O mercado de milho apresentou valorização nos contratos futuros nesta quinta-feira, refletindo um ambiente externo favorável e ajustes técnicos após quedas recentes. Segundo a TF Agroeconômica, os preços negociados na B3 acompanharam o movimento de alta observado em Chicago e a oscilação do dólar, permanecendo dentro de uma faixa lateral, mas em processo de recuperação.

O cenário interno segue marcado por consumo aquecido, o que ajuda a sustentar as cotações, embora o ritmo menor das exportações exija atenção do mercado. A estimativa da ANEC para os embarques brasileiros em fevereiro aponta volume de 793.364 toneladas, número inferior ao registrado em janeiro, quando foram exportadas 3,25 milhões de toneladas, e também abaixo do total observado no mesmo mês do ano passado.

Diante desse contexto, os principais vencimentos do milho na B3 encerraram o dia em alta. O contrato com vencimento em março de 2026 fechou a R$ 70,10, com avanço diário de R$ 0,31 e ganho semanal de R$ 1,61. O maio de 2026 foi cotado a R$ 70,12, com elevação de R$ 0,51 no dia e de R$ 1,99 na semana. Já o julho de 2026 terminou a R$ 68,39, com alta diária de R$ 0,19 e valorização semanal de R$ 1,13.
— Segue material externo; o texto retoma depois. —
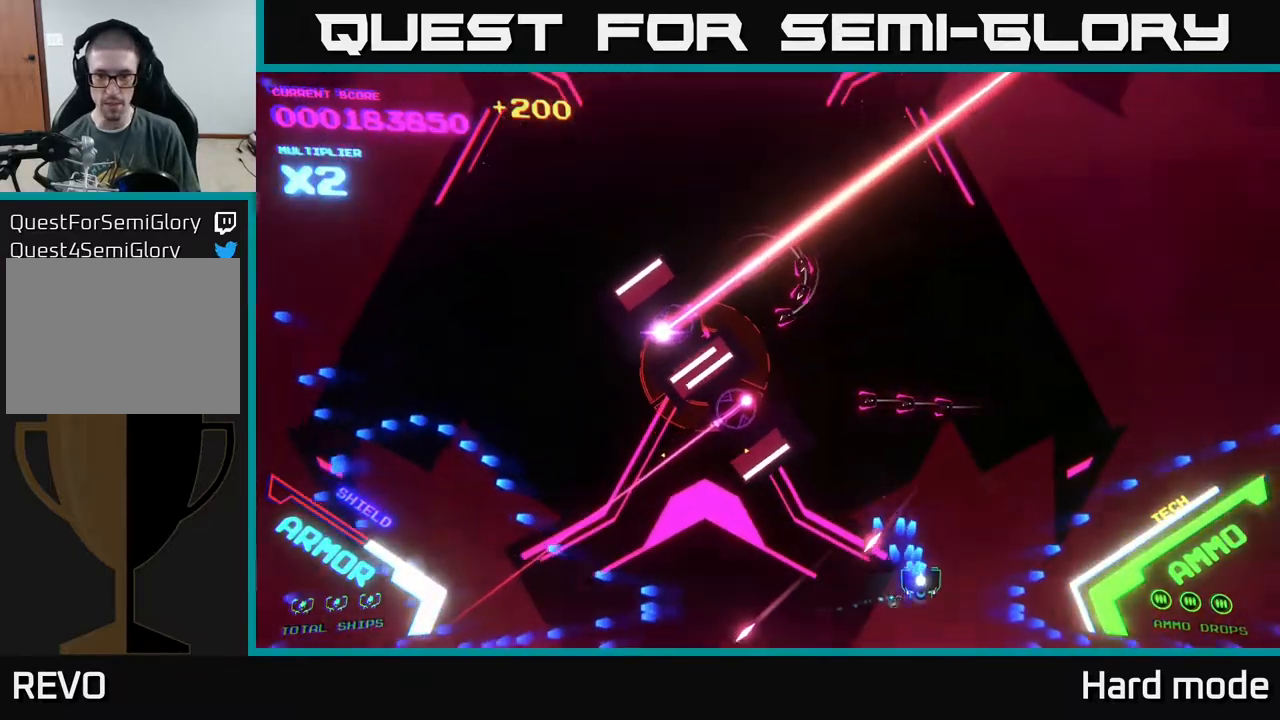
{"buttons": ["A"], "left_stick": "left", "events": [[400, "left_stick", "left"]]}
No mercado internacional, o milho negociado em Chicago também fechou em alta, sustentado principalmente pelos ganhos da soja. O contrato março avançou 1,28%, encerrando a US$ 4,35 por bushel, enquanto o maio subiu 1,37%, a US$ 4,43. As exportações continuam firmes, apesar da redução semanal apontada pelo USDA, e o corte de 1 milhão de toneladas na estimativa da safra argentina adicionou suporte aos preços.